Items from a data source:
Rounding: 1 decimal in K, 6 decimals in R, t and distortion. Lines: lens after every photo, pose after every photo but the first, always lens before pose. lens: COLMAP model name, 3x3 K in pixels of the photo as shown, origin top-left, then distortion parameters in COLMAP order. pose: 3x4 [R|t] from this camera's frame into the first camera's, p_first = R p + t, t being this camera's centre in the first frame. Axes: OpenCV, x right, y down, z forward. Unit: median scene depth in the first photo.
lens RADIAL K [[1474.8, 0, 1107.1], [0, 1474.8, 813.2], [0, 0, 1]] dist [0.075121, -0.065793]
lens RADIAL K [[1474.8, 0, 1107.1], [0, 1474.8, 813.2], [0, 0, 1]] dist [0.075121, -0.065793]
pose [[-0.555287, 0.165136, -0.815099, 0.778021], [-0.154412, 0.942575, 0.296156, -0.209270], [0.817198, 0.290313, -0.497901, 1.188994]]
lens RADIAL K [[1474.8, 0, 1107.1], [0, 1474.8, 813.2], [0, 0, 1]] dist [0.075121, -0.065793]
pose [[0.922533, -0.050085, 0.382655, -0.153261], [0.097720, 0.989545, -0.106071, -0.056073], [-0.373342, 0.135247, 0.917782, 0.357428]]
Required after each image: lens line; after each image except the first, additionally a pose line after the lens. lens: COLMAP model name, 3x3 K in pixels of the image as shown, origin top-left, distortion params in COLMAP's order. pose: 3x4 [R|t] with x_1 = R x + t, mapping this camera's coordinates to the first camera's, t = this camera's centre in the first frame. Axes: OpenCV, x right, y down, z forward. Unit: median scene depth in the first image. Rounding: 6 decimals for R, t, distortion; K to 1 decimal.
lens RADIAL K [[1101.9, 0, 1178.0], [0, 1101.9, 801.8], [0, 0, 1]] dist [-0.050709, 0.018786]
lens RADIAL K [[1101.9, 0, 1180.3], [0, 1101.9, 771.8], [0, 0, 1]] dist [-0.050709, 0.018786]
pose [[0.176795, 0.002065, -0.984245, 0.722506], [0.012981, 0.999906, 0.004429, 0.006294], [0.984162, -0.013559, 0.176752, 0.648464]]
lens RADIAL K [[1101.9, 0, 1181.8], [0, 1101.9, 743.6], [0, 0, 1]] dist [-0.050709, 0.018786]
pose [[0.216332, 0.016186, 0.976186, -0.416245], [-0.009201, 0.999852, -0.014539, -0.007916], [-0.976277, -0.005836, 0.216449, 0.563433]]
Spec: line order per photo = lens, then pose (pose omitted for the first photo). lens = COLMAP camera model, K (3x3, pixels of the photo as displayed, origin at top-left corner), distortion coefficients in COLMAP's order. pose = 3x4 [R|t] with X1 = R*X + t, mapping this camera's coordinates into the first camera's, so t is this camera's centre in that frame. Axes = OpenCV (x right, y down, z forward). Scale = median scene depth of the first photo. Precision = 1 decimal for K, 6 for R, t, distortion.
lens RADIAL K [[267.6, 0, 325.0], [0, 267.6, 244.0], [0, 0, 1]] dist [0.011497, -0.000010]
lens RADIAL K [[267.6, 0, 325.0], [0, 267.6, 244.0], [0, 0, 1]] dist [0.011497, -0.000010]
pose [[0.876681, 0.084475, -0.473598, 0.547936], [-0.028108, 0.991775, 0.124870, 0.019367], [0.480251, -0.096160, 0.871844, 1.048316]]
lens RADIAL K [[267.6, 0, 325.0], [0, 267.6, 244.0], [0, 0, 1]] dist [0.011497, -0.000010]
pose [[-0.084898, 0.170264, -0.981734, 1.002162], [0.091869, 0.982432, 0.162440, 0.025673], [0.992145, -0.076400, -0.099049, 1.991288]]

* WHAT TO WORK ON *
Every entry must be output again, exactly as written above.

* EXPECTED ANSWER *
Rounding: 1 decimal in K, 6 decimals in R, t and distortion. Lines: lens after every photo, pose after every photo but the first, always lens before pose. lens: COLMAP model name, 3x3 K in pixels of the photo as shown, origin top-left, then distortion parameters in COLMAP order. pose: 3x4 [R|t] from this camera's frame into the first camera's, p_first = R p + t, t being this camera's centre in the first frame. Axes: OpenCV, x right, y down, z forward. Unit: median scene depth in the first photo.
lens RADIAL K [[1474.8, 0, 1107.1], [0, 1474.8, 813.2], [0, 0, 1]] dist [0.075121, -0.065793]
lens RADIAL K [[1474.8, 0, 1107.1], [0, 1474.8, 813.2], [0, 0, 1]] dist [0.075121, -0.065793]
pose [[-0.555287, 0.165136, -0.815099, 0.778021], [-0.154412, 0.942575, 0.296156, -0.209270], [0.817198, 0.290313, -0.497901, 1.188994]]
lens RADIAL K [[1474.8, 0, 1107.1], [0, 1474.8, 813.2], [0, 0, 1]] dist [0.075121, -0.065793]
pose [[0.922533, -0.050085, 0.382655, -0.153261], [0.097720, 0.989545, -0.106071, -0.056073], [-0.373342, 0.135247, 0.917782, 0.357428]]
Required after each image: lens line; after each image except the first, additionally a pose line after the lens. lens: COLMAP model name, 3x3 K in pixels of the image as shown, origin top-left, distortion params in COLMAP's order. pose: 3x4 [R|t] with x_1 = R x + t, mapping this camera's coordinates to the first camera's, t = this camera's centre in the first frame. Axes: OpenCV, x right, y down, z forward. Unit: median scene depth in the first image. Rounding: 6 decimals for R, t, distortion; K to 1 decimal.
lens RADIAL K [[1101.9, 0, 1178.0], [0, 1101.9, 801.8], [0, 0, 1]] dist [-0.050709, 0.018786]
lens RADIAL K [[1101.9, 0, 1180.3], [0, 1101.9, 771.8], [0, 0, 1]] dist [-0.050709, 0.018786]
pose [[0.176795, 0.002065, -0.984245, 0.722506], [0.012981, 0.999906, 0.004429, 0.006294], [0.984162, -0.013559, 0.176752, 0.648464]]
lens RADIAL K [[1101.9, 0, 1181.8], [0, 1101.9, 743.6], [0, 0, 1]] dist [-0.050709, 0.018786]
pose [[0.216332, 0.016186, 0.976186, -0.416245], [-0.009201, 0.999852, -0.014539, -0.007916], [-0.976277, -0.005836, 0.216449, 0.563433]]
Spec: line order per photo = lens, then pose (pose omitted for the first photo). lens = COLMAP camera model, K (3x3, pixels of the photo as displayed, origin at top-left corner), distortion coefficients in COLMAP's order. pose = 3x4 [R|t] with X1 = R*X + t, mapping this camera's coordinates into the first camera's, so t is this camera's centre in that frame. Axes = OpenCV (x right, y down, z forward). Scale = median scene depth of the first photo. Precision = 1 decimal for K, 6 for R, t, distortion.
lens RADIAL K [[267.6, 0, 325.0], [0, 267.6, 244.0], [0, 0, 1]] dist [0.011497, -0.000010]
lens RADIAL K [[267.6, 0, 325.0], [0, 267.6, 244.0], [0, 0, 1]] dist [0.011497, -0.000010]
pose [[0.876681, 0.084475, -0.473598, 0.547936], [-0.028108, 0.991775, 0.124870, 0.019367], [0.480251, -0.096160, 0.871844, 1.048316]]
lens RADIAL K [[267.6, 0, 325.0], [0, 267.6, 244.0], [0, 0, 1]] dist [0.011497, -0.000010]
pose [[-0.084898, 0.170264, -0.981734, 1.002162], [0.091869, 0.982432, 0.162440, 0.025673], [0.992145, -0.076400, -0.099049, 1.991288]]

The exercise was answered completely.